Faculty attitudes are beginning to shift around the use of open educational resources (OER), scholarly search engines such as Google Scholar and cloud-based data storage services, even though there is some divergence between their attitudes and actual behaviors in some areas.
Those are a few findings from a recently released Ithaka S+R survey of nearly 11,000 faculty members at four-year institutions across the U.S. The triennial survey explores faculty members’ behaviors and attitudes in areas including information discovery and access, data management, research dissemination, the value of the library and perceptions of student research skills.
This cycle’s survey features new questions around emerging technologies such as open educational resources and learning analytics tools that impact faculty members’ instruction practices.
“We really construct this survey instrument in a way that we aim to reflect what kinds of trends are emerging in the higher education community,” said Christine Wolff-Eisenberg, manager of surveys and research at Ithaka S+R. “What’s great about a survey like this is it’s all self-report.”
What particularly stood out to the report’s authors were survey results revealing an increase in the share of faculty who, in theory, would like to see an open access publication model. But even with this attitude shift, traditional scholarly incentives – tenure and promotion, contract renewals or reappointments, for instance – influence faculty respondents’ decision-making around the use of a subscription-based publication model, Wolff-Eisenberg said.

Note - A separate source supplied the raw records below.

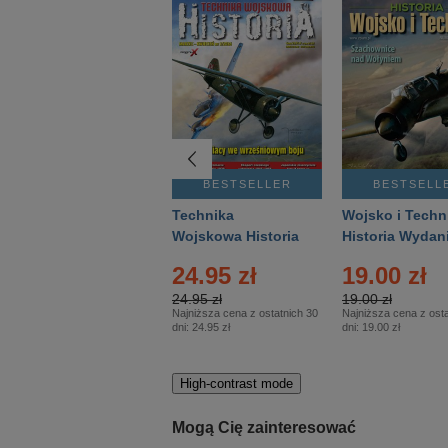
BESTSELLER
BESTSELLER
BESTSELL
Gość Niedzielny -
Technika
Wojsko i Techn
Warszawski –
Wojskowa Historia
Historia Wydan
Eprasa – 14/2026
– Eprasa – 2/2026
Specjalne – Ep
4.00 zł
24.95 zł
19.00 zł
– 2/2026
4.00 zł
24.95 zł
19.00 zł
Najniższa cena z ostatnich 30
Najniższa cena z ostatnich 30
Najniższa cena z osta
dni:
3.80 zł
dni:
24.95 zł
dni:
19.00 zł
High-contrast mode
Mogą Cię zainteresować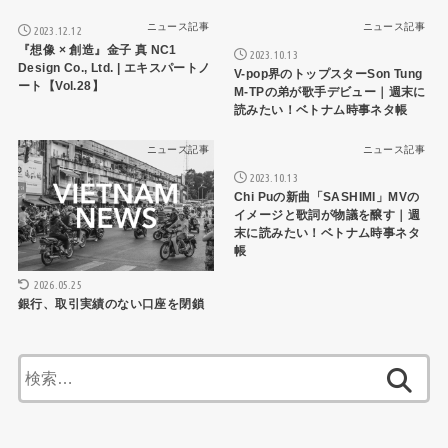
ニュース記事
ニュース記事
2023.12.12
『想像 × 創造』金子 真 NC1
2023.10.13
Design Co., Ltd. | エキスパートノ
V-pop界のトップスターSon Tung
ート【Vol.28】
M-TPの弟が歌手デビュー｜週末に
読みたい！ベトナム時事ネタ帳
ニュース記事
ニュース記事
2023.10.13
Chi Puの新曲「SASHIMI」MVの
イメージと歌詞が物議を醸す｜週
末に読みたい！ベトナム時事ネタ
帳
2026.05.25
銀行、取引実績のない口座を閉鎖
検
索: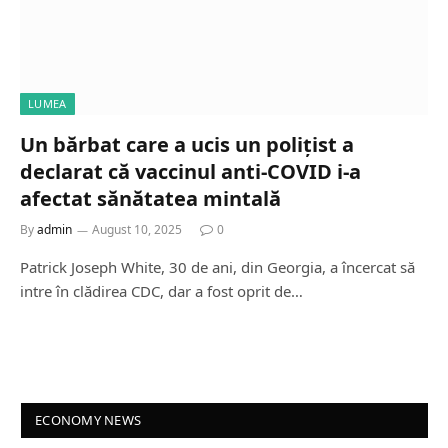
LUMEA
Un bărbat care a ucis un polițist a
declarat că vaccinul anti-COVID i-a
afectat sănătatea mintală
By
admin
August 10, 2025
0
Patrick Joseph White, 30 de ani, din Georgia, a încercat să
intre în clădirea CDC, dar a fost oprit de…
ECONOMY NEWS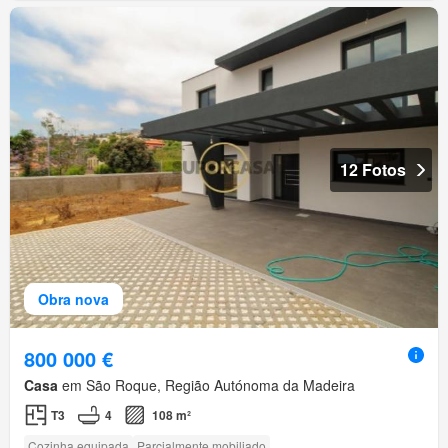
12 Fotos
Obra nova
800 000 €
Casa
em São Roque, Região Autónoma da Madeira
T3
4
108 m²
Cozinha equipada
Parcialmente mobiliado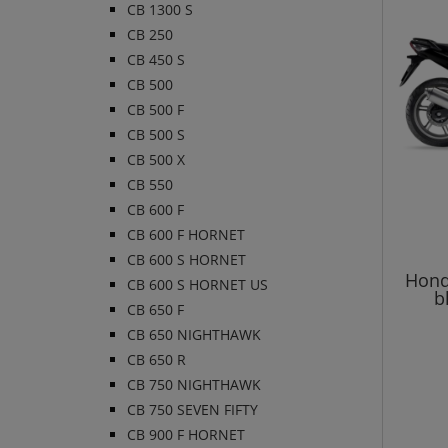
CB 1300 S
CB 250
CB 450 S
CB 500
CB 500 F
CB 500 S
CB 500 X
CB 550
CB 600 F
CB 600 F HORNET
CB 600 S HORNET
Hond
CB 600 S HORNET US
b
CB 650 F
CB 650 NIGHTHAWK
CB 650 R
CB 750 NIGHTHAWK
CB 750 SEVEN FIFTY
CB 900 F HORNET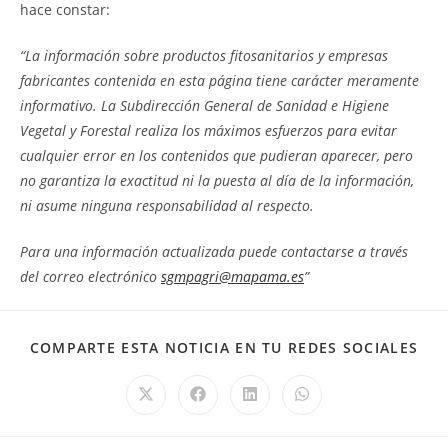
hace constar:
“La información sobre productos fitosanitarios y empresas
fabricantes contenida en esta página tiene carácter meramente
informativo. La Subdirección General de Sanidad e Higiene
Vegetal y Forestal realiza los máximos esfuerzos para evitar
cualquier error en los contenidos que pudieran aparecer, pero
no garantiza la exactitud ni la puesta al día de la información,
ni asume ninguna responsabilidad al respecto.
Para una información actualizada puede contactarse a través
del correo electrónico
sgmpagri@mapama.es
”
COM
COMPARTE ESTA NOTICIA EN TU REDES SOCIALES
EST
CO
Se
Se
Se
Se
abre
abre
abre
abre
en
en
en
en
una
una
una
una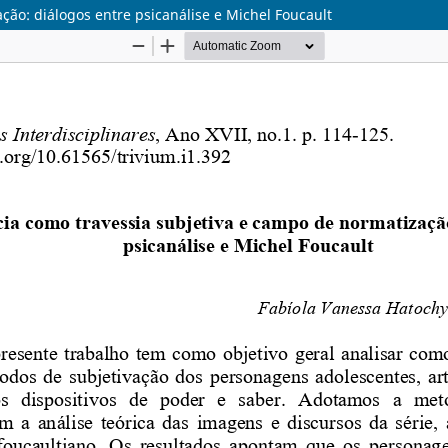
ção: diálogos entre psicanálise e Michel Foucault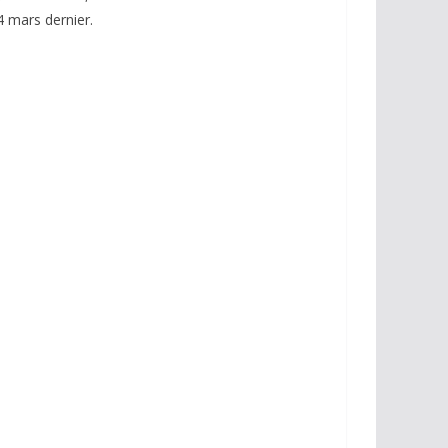
4 mars dernier.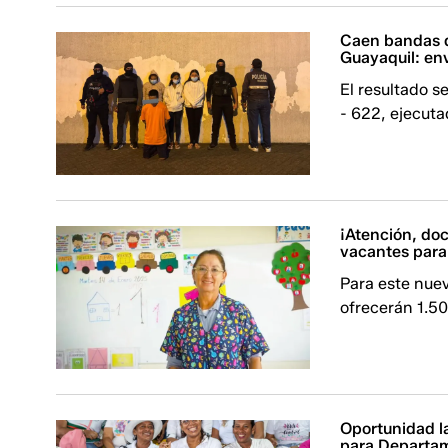
Caen bandas q
Guayaquil: env
El resultado s
- 622, ejecuta
¡Atención, doc
vacantes para
Para este nue
ofrecerán 1.5
Oportunidad l
para Departam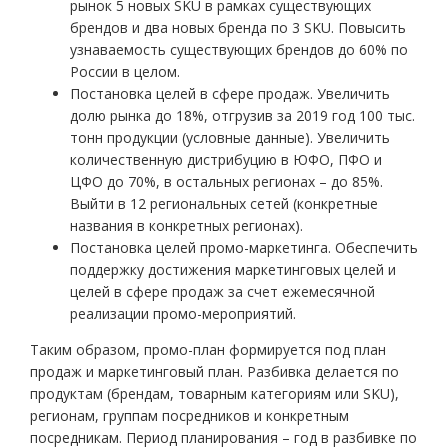
рынок 5 новых SKU в рамках существующих
брендов и два новых бренда по 3 SKU. Повысить
узнаваемость существующих брендов до 60% по
России в целом.
Постановка целей в сфере продаж. Увеличить
долю рынка до 18%, отгрузив за 2019 год 100 тыс.
тонн продукции (условные данные). Увеличить
количественную дистрибуцию в ЮФО, ПФО и
ЦФО до 70%, в остальных регионах – до 85%.
Выйти в 12 региональных сетей (конкретные
названия в конкретных регионах).
Постановка целей промо-маркетинга. Обеспечить
поддержку достижения маркетинговых целей и
целей в сфере продаж за счет ежемесячной
реализации промо-мероприятий.
Таким образом, промо-план формируется под план
продаж и маркетинговый план. Разбивка делается по
продуктам (брендам, товарным категориям или SKU),
регионам, группам посредников и конкретным
посредникам. Период планирования – год в разбивке по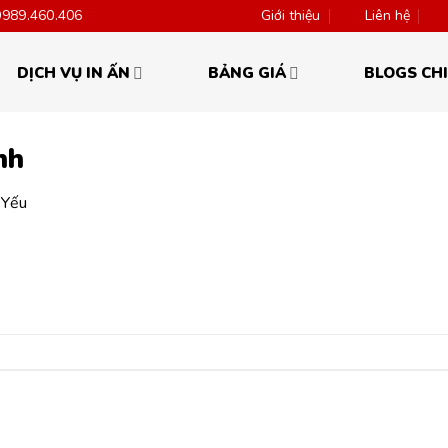
0989.460.406
Giới thiệu
Liên hệ
DỊCH VỤ IN ẤN
BẢNG GIÁ
BLOGS CHI
nh
 Yếu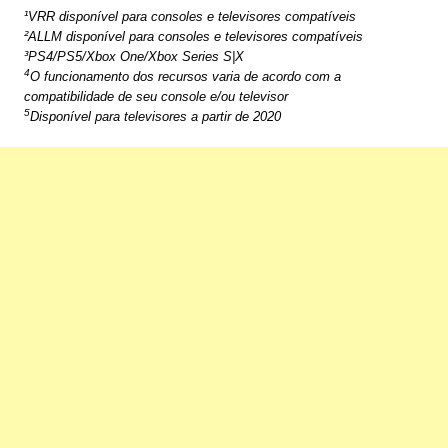
¹VRR disponível para consoles e televisores compatíveis
²ALLM disponível para consoles e televisores compatíveis
³PS4/PS5/Xbox One/Xbox Series S|X
4
O funcionamento dos recursos varia de acordo com a
compatibilidade de seu console e/ou televisor
5
Disponível para televisores a partir de 2020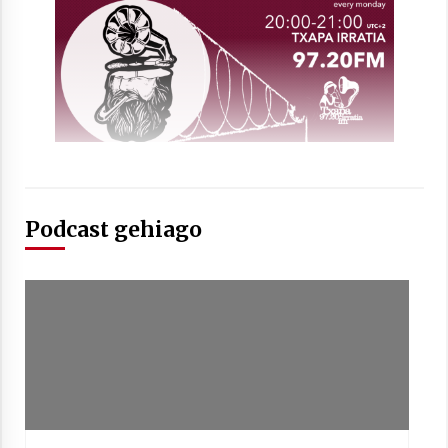
2021/07/01
Arrosaren laburpen bideoa Hamaika
Telebistaren eskutik
2021/06/30
Podcast gehiago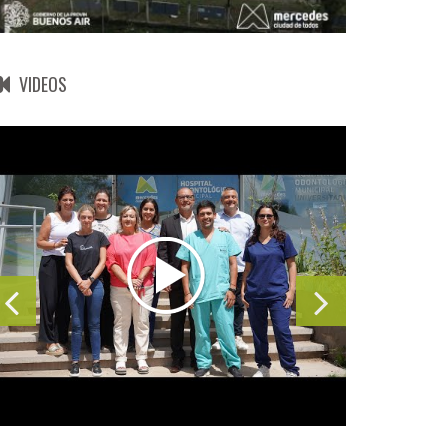
VIDEOS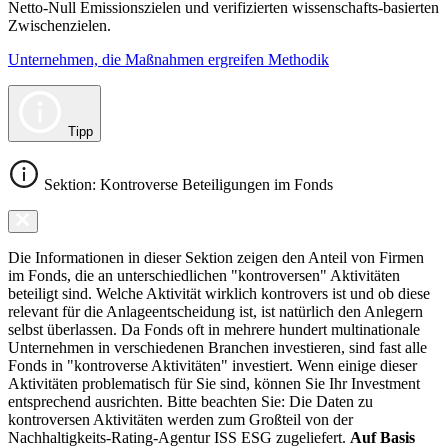
Netto-Null Emissionszielen und verifizierten wissenschafts-basierten
Zwischenzielen.
Unternehmen, die Maßnahmen ergreifen Methodik
Tipp
Sektion: Kontroverse Beteiligungen im Fonds
Die Informationen in dieser Sektion zeigen den Anteil von Firmen
im Fonds, die an unterschiedlichen "kontroversen" Aktivitäten
beteiligt sind. Welche Aktivität wirklich kontrovers ist und ob diese
relevant für die Anlageentscheidung ist, ist natürlich den Anlegern
selbst überlassen. Da Fonds oft in mehrere hundert multinationale
Unternehmen in verschiedenen Branchen investieren, sind fast alle
Fonds in "kontroverse Aktivitäten" investiert. Wenn einige dieser
Aktivitäten problematisch für Sie sind, können Sie Ihr Investment
entsprechend ausrichten. Bitte beachten Sie: Die Daten zu
kontroversen Aktivitäten werden zum Großteil von der
Nachhaltigkeits-Rating-Agentur ISS ESG zugeliefert.
Auf Basis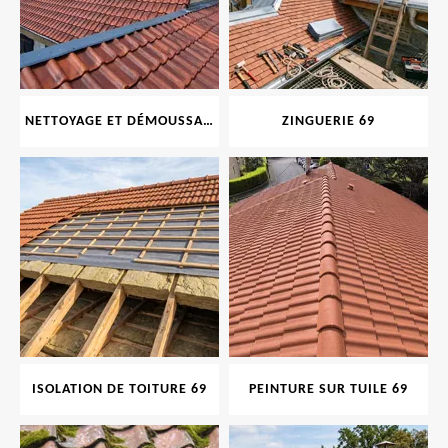
NETTOYAGE ET DÉMOUSSAGE DE TOITURE ET FAÇADE 69
ZINGUERIE 69
ISOLATION DE TOITURE 69
PEINTURE SUR TUILE 69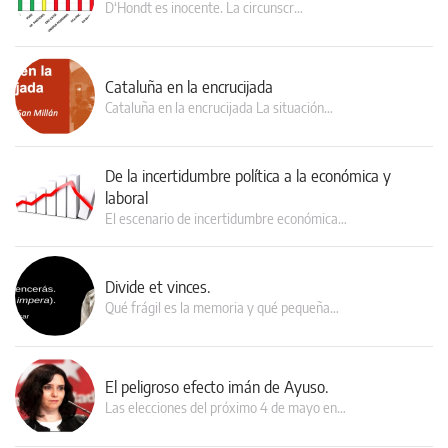
D‘Hondt es inocente. La circunscr…
Cataluña en la encrucijada
Cataluña en la encrucijada La situación…
De la incertidumbre política a la económica y
laboral
El escenario de incertidumbre económica…
Divide et vinces.
Qué frágil es la memoria y qué pequeña…
El peligroso efecto imán de Ayuso.
Las elecciones del próximo 4 de mayo en…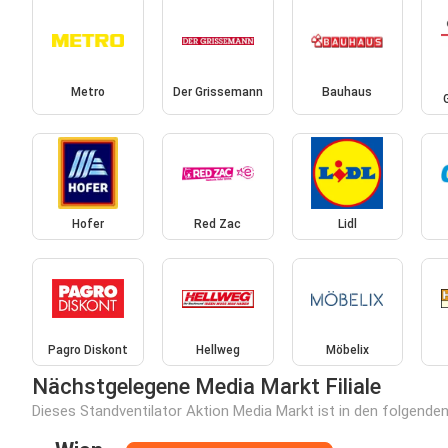
Metro
Der Grissemann
Bauhaus
Hofer
Red Zac
Lidl
Pagro Diskont
Hellweg
Möbelix
Nächstgelegene Media Markt Filiale
Dieses Standventilator Aktion Media Markt ist in den folgenden 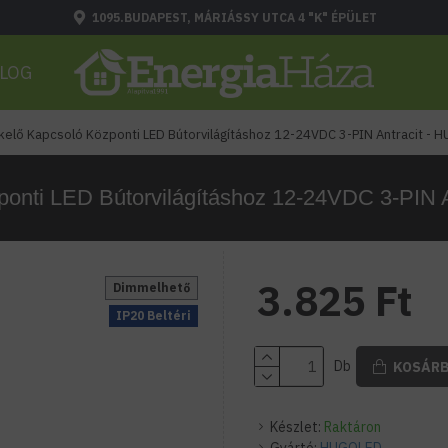
1095.BUDAPEST, MÁRIÁSSY UTCA 4 "K" ÉPÜLET
LOG
kelő Kapcsoló Központi LED Bútorvilágításhoz 12-24VDC 3-PIN Antracit 
zponti LED Bútorvilágításhoz 12-24VDC 3-PI
3.825 Ft
Dimmelhető
IP20 Beltéri
Db
KOSÁR
Készlet:
Raktáron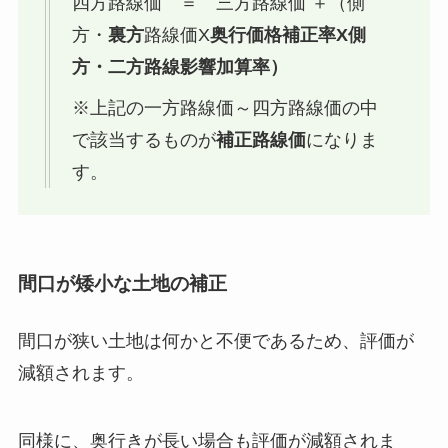
四方路線価 ＝ 三方路線価 ＋（側
方・
裏方
路線価X
奥行価格補正率X側
方・二方路線影響加算率）
※上記の一方路線価～四方路線価の中
で該当するものが
補正路線価
になりま
す。
間口が矮小な土地の補正
間口が狭い土地は何かと不便であるため、評価が
減額されます。
同様に、奥行きが長い場合も評価が減額されま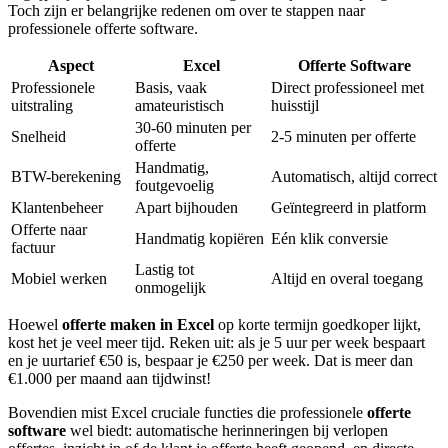
Toch zijn er belangrijke redenen om over te stappen naar
professionele offerte software.
Aspect
Excel
Offerte Software
Professionele
Basis, vaak
Direct professioneel met
uitstraling
amateuristisch
huisstijl
30-60 minuten per
Snelheid
2-5 minuten per offerte
offerte
Handmatig,
BTW-berekening
Automatisch, altijd correct
foutgevoelig
Klantenbeheer
Apart bijhouden
Geïntegreerd in platform
Offerte naar
Handmatig kopiëren
Eén klik conversie
factuur
Lastig tot
Mobiel werken
Altijd en overal toegang
onmogelijk
Hoewel
offerte maken in Excel
op korte termijn goedkoper lijkt,
kost het je veel meer tijd. Reken uit: als je 5 uur per week bespaart
en je uurtarief €50 is, bespaar je €250 per week. Dat is meer dan
€1.000 per maand aan tijdwinst!
Bovendien mist Excel cruciale functies die professionele
offerte
software
wel biedt: automatische herinneringen bij verlopen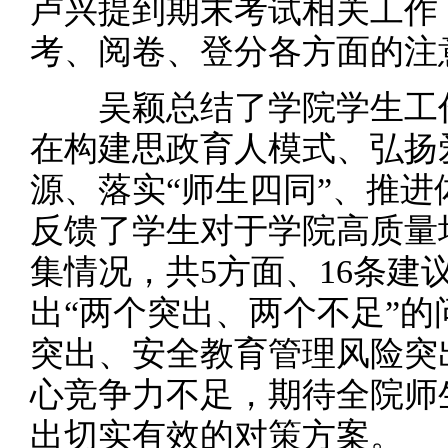
卢兴提到期末考试相关工作
考、阅卷、登分各方面的注
吴颖总结了学院学生工作
在构建思政育人模式、弘扬
源、落实“师生四同”、推
反馈了学生对于学院高质量
集情况，共5方面、16条建
出“两个突出、两个不足”
突出、安全教育管理风险突
心竞争力不足，期待全院师
出切实有效的对策方案。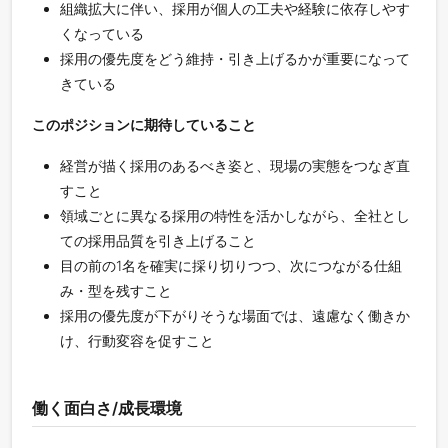
組織拡大に伴い、採用が個人の工夫や経験に依存しやす
くなっている
採用の優先度をどう維持・引き上げるかが重要になって
きている
このポジションに期待していること
経営が描く採用のあるべき姿と、現場の実態をつなぎ直
すこと
領域ごとに異なる採用の特性を活かしながら、全社とし
ての採用品質を引き上げること
目の前の1名を確実に採り切りつつ、次につながる仕組
み・型を残すこと
採用の優先度が下がりそうな場面では、遠慮なく働きか
け、行動変容を促すこと
働く面白さ/成長環境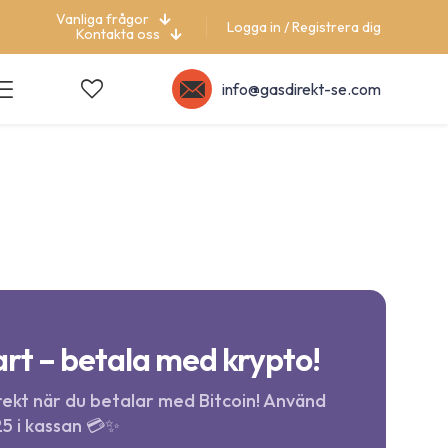
Vanliga frågor
Logga in / Registrera dig
Kontakta oss
info@gasdirekt-se.com
rt – betala med krypto!
ekt när du betalar med Bitcoin! Använd
5 i kassan 💳✨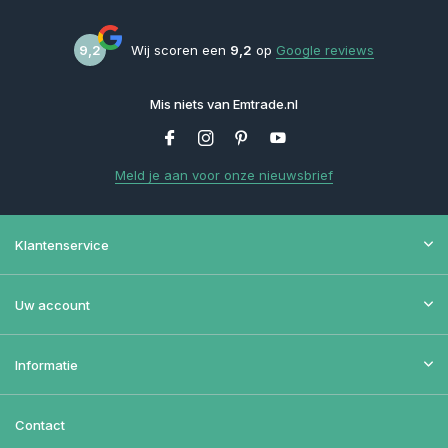
9,2
Wij scoren een
9,2
op
Google reviews
Mis niets van Emtrade.nl
Meld je aan voor onze nieuwsbrief
Klantenservice
Uw account
Informatie
Contact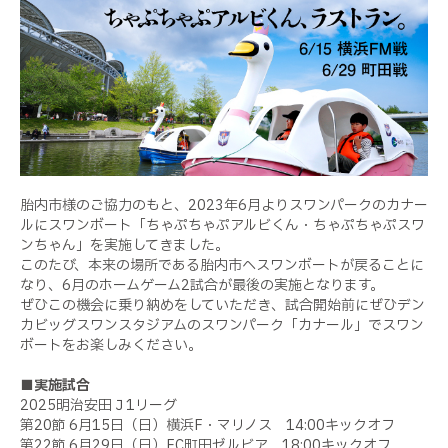
胎内市様のご協力のもと、2023年6月よりスワンパークのカナー
ルにスワンボート「ちゃぷちゃぷアルビくん・ちゃぷちゃぷスワ
ンちゃん」を実施してきました。
このたび、本来の場所である胎内市へスワンボートが戻ることに
なり、6月のホームゲーム2試合が最後の実施となります。
ぜひこの機会に乗り納めをしていただき、試合開始前にぜひデン
カビッグスワンスタジアムのスワンパーク「カナール」でスワン
ボートをお楽しみください。
■実施試合
2025明治安田Ｊ1リーグ
第20節 6月15日（日）横浜F・マリノス 14:00キックオフ
第22節 6月29日（日）FC町田ゼルビア 18:00キックオフ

“We really see that continue in the 2018 cycle and it’s something we’ve been tracking for many years and have seen relatively little movement on it,” she added of faculty. “But when it comes to their attitude, there’s a growing appetite for [an open access publication model].”
Another notable takeaway was the revelation of many faculty members’ skepticism around the value of using learning analytics tools. For faculty who have used and have not used learning analytics tools, “neither of those groups are especially enthusiastic about the kind of promise that these tools hold for helping them improve their instruction or helping their students in their learning outcomes,” Wolff-Eisenberg said, pointing out that the emerging technology is something that “faculty are still figuring out.”